Viene dunque da chiedersi se forse la scoperta del nulla non sia anche un’epifania, una spinta alla ricerca e all’introspezione che altrimenti sarebbe addirittura potuta mancare nel riposo soddisfacente delle effimere illusioni. La voce del nulla all’interno del nostro io potrebbe essere una declinazione di quella stessa voce autentica dell’Anima che da sempre ha accompagnato la riflessione umana. Fin dall’alba del pensiero filosofico, è sempre stata l’alternativa e la coesistenza tra l’essere e il non essere ad accendere la scintilla di ricerca. L’essere e il nulla: dicotomia impossibile con cui si è dovuta confrontare tutta la filosofia, da Parmenide a Heidegger.
Il nulla potrebbe essere il punto di partenza, un altro insospettabile presentarsi della Chiamata dell’Anima. Quell’ospite, indiscutibilmente «il più inquietante» potrebbe essere anche il più prezioso, se solo accettiamo la sua sfida di ripensare e ripensarci, di addentrarci in questo nulla sviscerandolo nelle sue profondità fino a portarne a galla una negazione. Secondo la concezione esistenzialistica, l’uomo è da sempre gettato nel nulla, fin dalla sua comparsa nel mondo, eppure questo non deve impedirgli di iniziare e proseguire la sua ricerca di senso. Per usare le parole di Sartre, «l’uomo non è definibile in quanto all’inizio non è niente. Sarà solo in seguito, e sarà quale si sarà fatto».
Riferimenti bibliografici
U. Galimberti, L’ospite inquietante, Milano, Feltrinelli, 2007.
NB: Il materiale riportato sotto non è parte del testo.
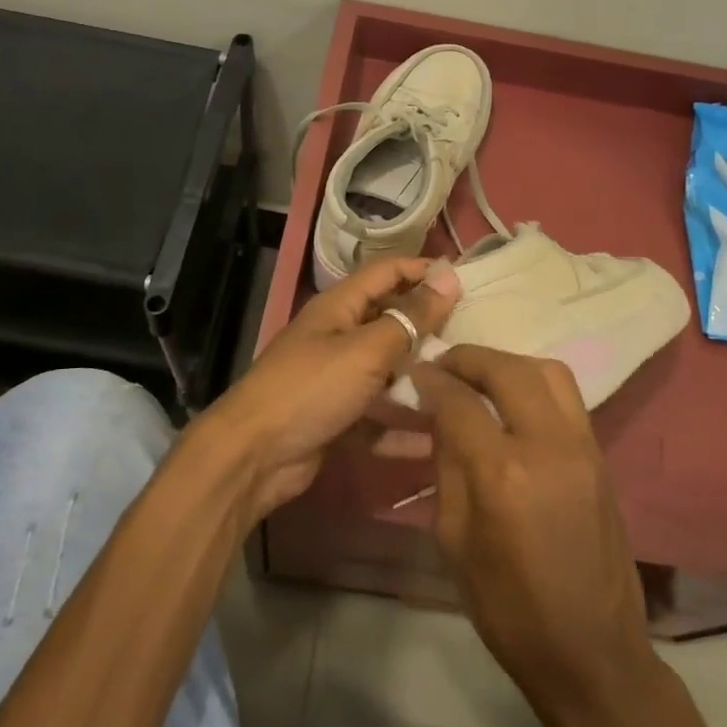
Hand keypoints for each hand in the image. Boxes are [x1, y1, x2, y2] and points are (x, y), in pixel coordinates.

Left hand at [199, 257, 460, 520]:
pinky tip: (437, 439)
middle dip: (427, 328)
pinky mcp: (337, 418)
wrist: (254, 456)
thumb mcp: (366, 349)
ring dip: (419, 380)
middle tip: (473, 338)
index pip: (386, 272)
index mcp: (339, 307)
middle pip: (389, 322)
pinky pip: (377, 417)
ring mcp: (336, 379)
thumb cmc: (312, 388)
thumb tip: (448, 277)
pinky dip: (401, 426)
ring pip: (386, 372)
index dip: (421, 270)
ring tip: (464, 387)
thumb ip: (410, 317)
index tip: (464, 281)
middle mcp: (337, 336)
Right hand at [412, 346, 660, 726]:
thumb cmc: (509, 609)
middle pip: (507, 370)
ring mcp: (584, 447)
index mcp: (503, 474)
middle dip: (469, 359)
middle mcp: (549, 445)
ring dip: (507, 364)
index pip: (460, 401)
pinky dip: (535, 384)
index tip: (416, 374)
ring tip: (480, 378)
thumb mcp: (455, 541)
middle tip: (444, 366)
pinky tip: (513, 402)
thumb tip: (442, 416)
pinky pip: (567, 397)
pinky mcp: (602, 456)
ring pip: (547, 372)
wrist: (592, 651)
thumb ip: (448, 467)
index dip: (433, 381)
M. Heidegger, La questione dell’essere, in Segnavia, tr. it. Franco Volpi, Milano, Adelphi, 1987.
F. Nietzsche, La gaia scienza e idilli di Messina, tr. it. Ferruccio Masini, Milano, Adelphi, 1977.
F. Nietzsche, Frammenti postumi 1887-1888, in Opere, Milano, Adelphi, 1974, vol. VIII, 3.
J. Sartre, L’esistenzialismo è un umanismo, tr. it. a cura di Giancarla Mursia Re, Milano, Mursia, 1996.